ANTOP also developed a technology called “smart pass” that balances the signals the antenna receives from multiple broadcast towers. Finally, the broadcast receiver inside the antenna is shielded to block interference from 3G and 4G cellular signals.
This antenna comes on a stand, which we recommend putting close to a window for the best reception. You can also use the included bracket to mount it on the side of your house, or in an attic. ANTOP includes a 40-foot coaxial cable with the antenna, which is great if you plan on keeping it far away from your TV, but a little long if it’s in the same room. It’s best to set the antenna up, and get the right sized cable after.
ANTOP’s HDTV antenna is powerful and gives you a lot of placement options, but it’s pretty big. It’ll definitely stick out in a living room, which may not be the best look, and hiding it behind an entertainment center will reduce its signal strength. Still, it’s a great choice if you live pretty far away from a broadcast tower, and don’t like the idea of hanging technology on your wall.
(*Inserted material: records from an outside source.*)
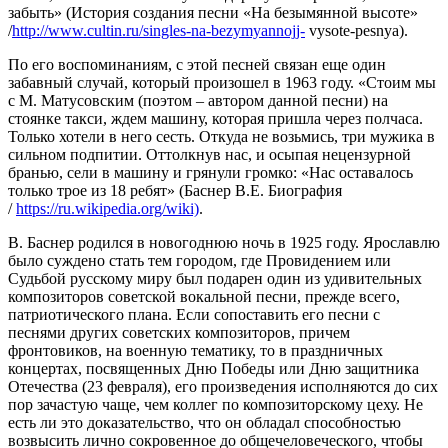
забыть» (История создания песни «На безымянной высоте»
/
http://www.cultin.ru/singles-na-bezymyannojj-
vysote-pesnya).
По его воспоминаниям, с этой песней связан еще один
забавный случай, который произошел в 1963 году. «Стоим мы
с М. Матусовским (поэтом – автором данной песни) на
стоянке такси, ждем машину, которая пришла через полчаса.
Только хотели в него сесть. Откуда не возьмись, три мужика в
сильном подпитии. Оттолкнув нас, и осыпая нецензурной
бранью, сели в машину и грянули громко: «Нас оставалось
только трое из 18 ребят» (Баснер В.Е. Биография
/
https://ru.wikipedia.org/wiki)
.
В. Баснер родился в новогоднюю ночь в 1925 году. Ярославлю
было суждено стать тем городом, где Провидением или
Судьбой русскому миру был подарен один из удивительных
композиторов советской вокальной песни, прежде всего,
патриотического плана. Если сопоставить его песни с
песнями других советских композиторов, причем
фронтовиков, на военную тематику, то в праздничных
концертах, посвященных Дню Победы или Дню защитника
Отечества (23 февраля), его произведения исполняются до сих
пор зачастую чаще, чем коллег по композиторскому цеху. Не
есть ли это доказательство, что он обладал способностью
возвысить лично сокровенное до общечеловеческого, чтобы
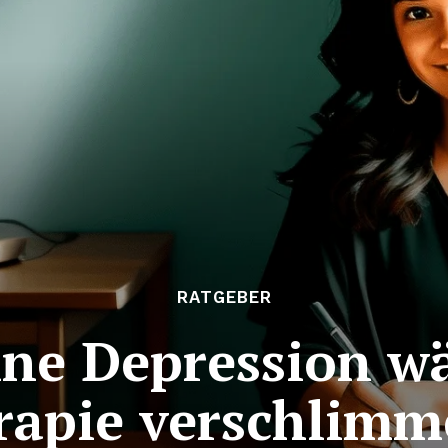
RATGEBER
ine Depression w
rapie verschlimm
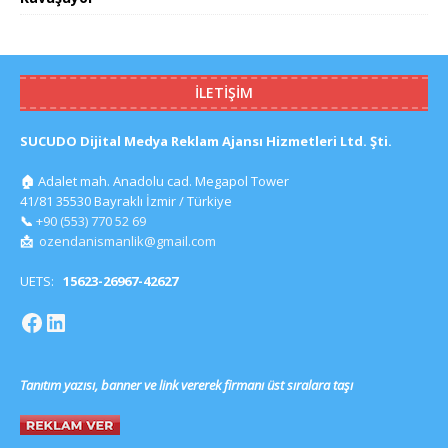
İLETIŞIM
SUCUDO Dijital Medya Reklam Ajansı Hizmetleri Ltd. Şti.
🏠
Adalet mah. Anadolu cad. Megapol Tower
41/81 35530 Bayraklı İzmir / Türkiye
📞
+90 (553) 770 52 69
📩
ozendanismanlik@gmail.com
UETS:
15623-26967-42627
Tanıtım yazısı, banner ve link vererek firmanı üst sıralara taşı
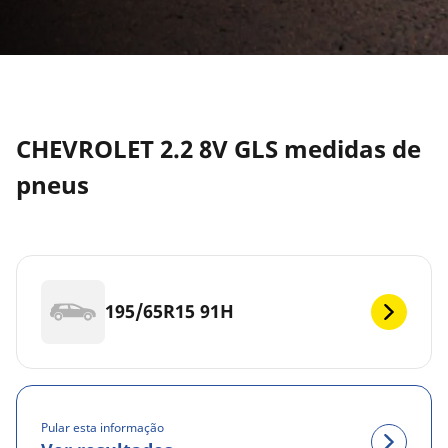
CHEVROLET 2.2 8V GLS medidas de
pneus
195/65R15 91H
Pular esta informação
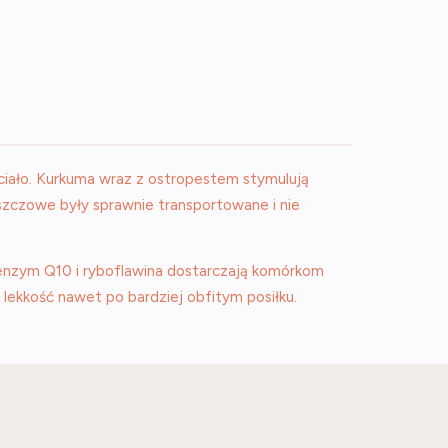
ciało. Kurkuma wraz z ostropestem stymulują
uszczowe były sprawnie transportowane i nie
oenzym Q10 i ryboflawina dostarczają komórkom
 lekkość nawet po bardziej obfitym posiłku.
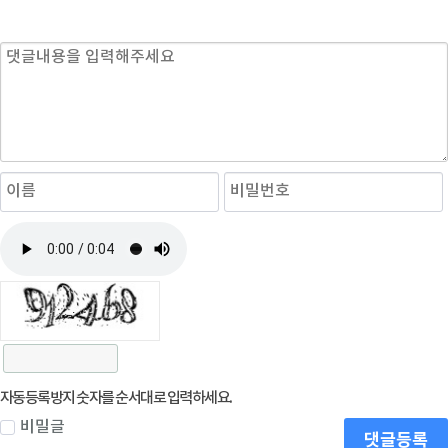
자동등록방지 숫자를 순서대로 입력하세요.
비밀글
댓글등록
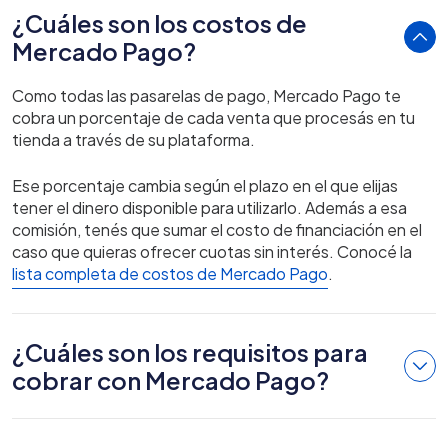
¿Cuáles son los costos de
Mercado Pago?
Como todas las pasarelas de pago, Mercado Pago te
cobra un porcentaje de cada venta que procesás en tu
tienda a través de su plataforma.
Ese porcentaje cambia según el plazo en el que elijas
tener el dinero disponible para utilizarlo. Además a esa
comisión, tenés que sumar el costo de financiación en el
caso que quieras ofrecer cuotas sin interés. Conocé la
lista completa de costos de Mercado Pago
.
¿Cuáles son los requisitos para
cobrar con Mercado Pago?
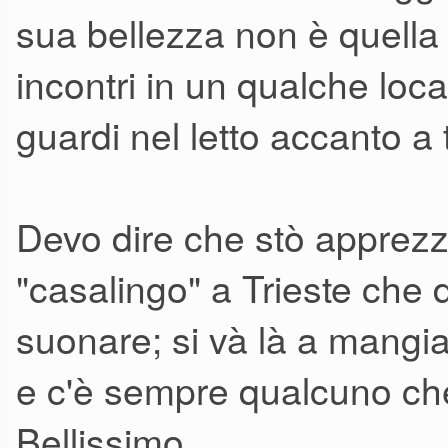
sua bellezza non è quella
incontri in un qualche loc
guardi nel letto accanto a 
Devo dire che stò apprezz
"casalingo" a Trieste che d
suonare; si và là a mangi
e c'è sempre qualcuno che
Bellissimo.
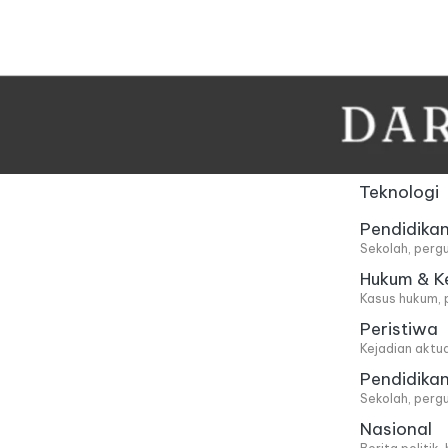
Skip
to
content
Teknologi
Pendidika
Sekolah, pergu
Hukum & K
Kasus hukum, 
Peristiwa
Kejadian aktu
Pendidika
Sekolah, pergu
Nasional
Pros: Blocks interference from 3G and 4G cellular signals, can be wall mounted inside or outside.
Cons: It’s a little tall and hard to hide.
4. Mohu Sky 60 TV Antenna
If you live in a house, and want the best possible chance of getting good reception with an HDTV antenna, the Mohu Sky is an excellent choice.
The other antennas in this guide are thin, flat, and designed to be stuck on a window, but the Mohu Sky is different. The antenna is fixed on top of a long arm, which can be screwed to the top of a roof, or inside an attic. Putting the antenna outside will allow it to receive broadcast signals from all angles, and the signal won’t be diminished by having to go through a window or walls.
Mohu says the Sky has a maximum range of 75 miles, and is 4K capable (TV isn’t currently broadcast in 4K, but may be in the future). It has two amplifiers (one can be powered via USB, the other requires you to plug the antenna into a wall), and a 30-foot detachable coaxial cable. If you attach the Mohu Sky to your roof, you’ll need to drill holes into it to snake these cables through.
If you don’t mind doing a little DIY project, live in a rural area, or are serious about getting excellent reception from your HDTV antenna at all times, the Mohu Sky is your best option.
Pros: Extremely good range, two power amplifiers, 30 foot coaxial cable.